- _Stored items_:
- - - - - - -

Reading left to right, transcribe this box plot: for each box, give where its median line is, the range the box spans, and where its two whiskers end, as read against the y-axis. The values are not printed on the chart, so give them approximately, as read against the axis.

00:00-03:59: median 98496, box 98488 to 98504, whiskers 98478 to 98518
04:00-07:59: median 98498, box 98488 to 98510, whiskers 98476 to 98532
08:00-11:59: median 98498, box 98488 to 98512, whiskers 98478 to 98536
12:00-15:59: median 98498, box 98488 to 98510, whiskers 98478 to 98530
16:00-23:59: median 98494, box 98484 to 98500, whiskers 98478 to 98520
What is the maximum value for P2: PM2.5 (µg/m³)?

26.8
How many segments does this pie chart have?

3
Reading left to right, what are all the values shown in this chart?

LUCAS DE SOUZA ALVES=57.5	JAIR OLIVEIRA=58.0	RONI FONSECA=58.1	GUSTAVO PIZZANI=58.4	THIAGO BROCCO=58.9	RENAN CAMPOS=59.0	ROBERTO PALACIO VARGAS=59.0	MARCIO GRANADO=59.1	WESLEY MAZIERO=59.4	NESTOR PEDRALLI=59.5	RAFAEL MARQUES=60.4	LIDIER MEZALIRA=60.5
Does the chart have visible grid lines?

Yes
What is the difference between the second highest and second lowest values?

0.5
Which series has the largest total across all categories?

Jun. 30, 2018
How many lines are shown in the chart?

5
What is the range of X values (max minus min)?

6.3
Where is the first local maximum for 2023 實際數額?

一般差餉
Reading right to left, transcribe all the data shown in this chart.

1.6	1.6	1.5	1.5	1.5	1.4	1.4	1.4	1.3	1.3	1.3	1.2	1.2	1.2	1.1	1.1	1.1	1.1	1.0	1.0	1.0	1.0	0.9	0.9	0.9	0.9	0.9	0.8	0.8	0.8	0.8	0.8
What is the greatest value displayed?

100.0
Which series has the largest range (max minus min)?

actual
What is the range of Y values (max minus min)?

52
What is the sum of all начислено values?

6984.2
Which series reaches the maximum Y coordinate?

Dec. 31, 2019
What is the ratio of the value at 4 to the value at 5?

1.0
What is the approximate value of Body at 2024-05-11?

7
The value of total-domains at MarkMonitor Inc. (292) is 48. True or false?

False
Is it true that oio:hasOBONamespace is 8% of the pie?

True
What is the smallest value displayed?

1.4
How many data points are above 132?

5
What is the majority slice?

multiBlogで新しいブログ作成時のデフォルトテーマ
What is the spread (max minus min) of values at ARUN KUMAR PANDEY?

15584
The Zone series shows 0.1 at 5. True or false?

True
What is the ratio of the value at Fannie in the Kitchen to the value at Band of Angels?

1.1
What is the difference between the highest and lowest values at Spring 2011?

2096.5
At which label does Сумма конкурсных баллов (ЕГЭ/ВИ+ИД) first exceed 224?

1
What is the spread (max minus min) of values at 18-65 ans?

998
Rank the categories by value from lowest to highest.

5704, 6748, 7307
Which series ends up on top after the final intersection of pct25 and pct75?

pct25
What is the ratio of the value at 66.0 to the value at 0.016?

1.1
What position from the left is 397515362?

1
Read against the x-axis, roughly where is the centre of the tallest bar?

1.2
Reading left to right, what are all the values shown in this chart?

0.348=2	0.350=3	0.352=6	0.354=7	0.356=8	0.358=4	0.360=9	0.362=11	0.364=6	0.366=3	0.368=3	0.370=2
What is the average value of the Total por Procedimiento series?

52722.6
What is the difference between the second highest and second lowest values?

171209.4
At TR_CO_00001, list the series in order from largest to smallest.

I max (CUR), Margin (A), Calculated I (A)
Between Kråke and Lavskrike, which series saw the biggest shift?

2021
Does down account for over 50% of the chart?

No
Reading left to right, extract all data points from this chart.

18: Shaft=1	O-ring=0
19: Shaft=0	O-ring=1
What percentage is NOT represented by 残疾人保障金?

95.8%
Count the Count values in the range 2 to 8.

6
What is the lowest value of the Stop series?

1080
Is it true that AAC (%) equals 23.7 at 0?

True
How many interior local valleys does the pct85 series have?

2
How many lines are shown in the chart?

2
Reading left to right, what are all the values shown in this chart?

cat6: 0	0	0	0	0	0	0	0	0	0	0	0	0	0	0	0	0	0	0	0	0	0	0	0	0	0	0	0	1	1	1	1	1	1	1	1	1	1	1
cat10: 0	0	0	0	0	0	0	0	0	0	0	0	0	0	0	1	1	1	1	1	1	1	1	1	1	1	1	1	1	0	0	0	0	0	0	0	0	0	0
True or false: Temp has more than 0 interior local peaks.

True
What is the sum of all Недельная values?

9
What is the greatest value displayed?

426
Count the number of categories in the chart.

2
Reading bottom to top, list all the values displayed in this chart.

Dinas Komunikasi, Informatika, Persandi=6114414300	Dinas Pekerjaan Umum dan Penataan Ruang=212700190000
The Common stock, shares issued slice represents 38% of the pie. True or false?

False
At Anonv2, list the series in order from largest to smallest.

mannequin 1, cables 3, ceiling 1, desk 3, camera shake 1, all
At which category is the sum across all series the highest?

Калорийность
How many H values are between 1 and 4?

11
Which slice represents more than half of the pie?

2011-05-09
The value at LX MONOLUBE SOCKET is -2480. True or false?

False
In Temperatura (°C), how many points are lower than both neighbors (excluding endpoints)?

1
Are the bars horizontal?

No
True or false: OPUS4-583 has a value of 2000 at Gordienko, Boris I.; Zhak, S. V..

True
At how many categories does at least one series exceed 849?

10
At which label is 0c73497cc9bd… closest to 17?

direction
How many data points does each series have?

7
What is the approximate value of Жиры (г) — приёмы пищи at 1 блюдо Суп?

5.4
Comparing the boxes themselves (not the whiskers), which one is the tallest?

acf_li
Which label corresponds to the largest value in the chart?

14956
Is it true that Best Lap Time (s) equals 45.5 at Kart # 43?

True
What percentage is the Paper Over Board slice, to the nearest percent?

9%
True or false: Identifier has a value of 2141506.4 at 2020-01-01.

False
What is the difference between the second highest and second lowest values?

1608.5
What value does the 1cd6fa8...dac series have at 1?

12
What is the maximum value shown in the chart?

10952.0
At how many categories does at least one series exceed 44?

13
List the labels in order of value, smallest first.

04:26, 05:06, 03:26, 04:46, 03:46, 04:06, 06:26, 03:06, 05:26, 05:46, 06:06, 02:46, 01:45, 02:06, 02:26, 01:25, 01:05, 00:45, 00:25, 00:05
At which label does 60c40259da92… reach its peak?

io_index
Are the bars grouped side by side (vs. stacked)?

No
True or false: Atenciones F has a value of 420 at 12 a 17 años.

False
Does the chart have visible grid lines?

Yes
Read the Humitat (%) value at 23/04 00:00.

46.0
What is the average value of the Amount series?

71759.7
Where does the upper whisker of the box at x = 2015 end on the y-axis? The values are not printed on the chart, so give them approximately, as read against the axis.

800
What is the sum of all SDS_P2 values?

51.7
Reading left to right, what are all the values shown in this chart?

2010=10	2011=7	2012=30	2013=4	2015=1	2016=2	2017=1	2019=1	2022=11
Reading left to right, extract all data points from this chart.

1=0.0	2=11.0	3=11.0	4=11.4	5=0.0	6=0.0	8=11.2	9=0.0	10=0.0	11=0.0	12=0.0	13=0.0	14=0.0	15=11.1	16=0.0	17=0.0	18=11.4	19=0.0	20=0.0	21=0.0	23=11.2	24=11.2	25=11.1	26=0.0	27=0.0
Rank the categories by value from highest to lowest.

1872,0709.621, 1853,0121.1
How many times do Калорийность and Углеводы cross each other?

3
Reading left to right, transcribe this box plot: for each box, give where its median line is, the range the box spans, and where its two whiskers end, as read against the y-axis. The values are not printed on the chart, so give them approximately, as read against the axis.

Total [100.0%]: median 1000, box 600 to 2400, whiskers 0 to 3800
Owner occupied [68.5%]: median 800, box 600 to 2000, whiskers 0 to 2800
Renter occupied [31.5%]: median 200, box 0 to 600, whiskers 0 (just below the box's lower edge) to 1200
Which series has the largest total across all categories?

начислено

- - - - - - -

Give back the stretch of rows from the line containing "dan Penataan Ruang=212700190000" through the line containing "At Anonv2, list", swapping "slice" for "wedge" and leaving everything else the same.

- _Answer section_:
Dinas Komunikasi, Informatika, Persandi=6114414300	Dinas Pekerjaan Umum dan Penataan Ruang=212700190000
The Common stock, shares issued wedge represents 38% of the pie. True or false?

False
At Anonv2, list the series in order from largest to smallest.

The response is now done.